September 14, 2012
Jacob and his family all move to Egypt to be with Joseph and settle there. By the beginning of the book of Exodus their hosts have enslaved their descendants and they are cruelly treated. God must set them free if they are to be his people as He promised. Through the long years of slavery they must wonder if he has forgotten the promise, but God can never do that. ‘The Israelites groaned in their slavery and cried out, and their cry for help because of their slavery went up to God. God heard their groaning and He remembered His covenant with Abraham, with Issac and with Jacob. So God looked on the Israelites and was concerned about them’ (Exodus 2:23-25).
God begins His rescue operation by appearing to Moses in a burning bush at Horeb (another name for Sinai). He tells him to go to Pharaoh to demand the release of his people. And He reveals a new name to Moses: ‘I AM WHO I AM’ or ‘I WILL BE WHAT I WILL BE’ (Exodus 3:14).
It is a strange name for God to give himself. He seems to be saying that no one can encapsulate His character. If we want to know who He is, we must watch Him act in history on behalf of His people. ‘I WILL BE WHAT I WILL BE. Do you know who I am, Moses? Then watch me; see what I will do in the future. Then you will know what kind of God I am.

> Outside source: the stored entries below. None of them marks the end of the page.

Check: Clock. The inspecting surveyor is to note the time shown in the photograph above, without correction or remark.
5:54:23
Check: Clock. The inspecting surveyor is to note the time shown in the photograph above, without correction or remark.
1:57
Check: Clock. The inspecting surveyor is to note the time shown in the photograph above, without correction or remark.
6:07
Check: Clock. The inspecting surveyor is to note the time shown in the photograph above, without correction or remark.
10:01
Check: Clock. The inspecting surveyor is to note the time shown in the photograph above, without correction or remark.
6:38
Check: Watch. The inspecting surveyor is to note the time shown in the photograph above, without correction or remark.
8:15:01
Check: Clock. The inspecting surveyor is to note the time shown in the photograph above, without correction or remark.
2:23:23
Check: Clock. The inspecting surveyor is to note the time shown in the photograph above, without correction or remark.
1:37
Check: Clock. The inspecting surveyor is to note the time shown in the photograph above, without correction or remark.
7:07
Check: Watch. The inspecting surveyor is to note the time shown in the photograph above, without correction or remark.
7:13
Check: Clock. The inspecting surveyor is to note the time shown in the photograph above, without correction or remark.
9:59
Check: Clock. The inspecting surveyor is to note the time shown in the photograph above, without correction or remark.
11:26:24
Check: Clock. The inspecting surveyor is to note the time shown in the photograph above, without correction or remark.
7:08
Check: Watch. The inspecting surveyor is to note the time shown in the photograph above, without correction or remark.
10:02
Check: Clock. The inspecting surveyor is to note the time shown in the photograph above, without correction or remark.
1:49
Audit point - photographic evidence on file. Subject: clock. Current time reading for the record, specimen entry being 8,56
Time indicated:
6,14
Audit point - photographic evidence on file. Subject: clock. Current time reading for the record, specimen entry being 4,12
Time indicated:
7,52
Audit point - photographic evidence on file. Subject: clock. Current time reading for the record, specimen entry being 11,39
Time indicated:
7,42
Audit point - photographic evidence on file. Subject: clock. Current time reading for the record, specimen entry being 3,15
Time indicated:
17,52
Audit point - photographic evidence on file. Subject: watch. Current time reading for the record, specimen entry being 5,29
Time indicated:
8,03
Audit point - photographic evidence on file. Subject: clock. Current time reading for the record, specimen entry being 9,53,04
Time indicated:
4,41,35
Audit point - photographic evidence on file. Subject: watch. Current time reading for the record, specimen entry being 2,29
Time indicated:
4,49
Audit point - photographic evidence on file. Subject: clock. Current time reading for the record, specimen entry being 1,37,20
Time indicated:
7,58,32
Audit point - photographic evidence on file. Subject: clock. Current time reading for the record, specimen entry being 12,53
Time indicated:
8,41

The Bible does not just tell the story of God’s work of salvation; at the same time it reveals God’s character. He is its hero from beginning to end. Sometimes we miss the point by asking too quickly, ‘What is it saying to me?’ A good first question to ask whenever we look at a passage is, ‘What does this tell me about God?’ Very often the application for us will then be obvious. The Bible is, above all, a book about God.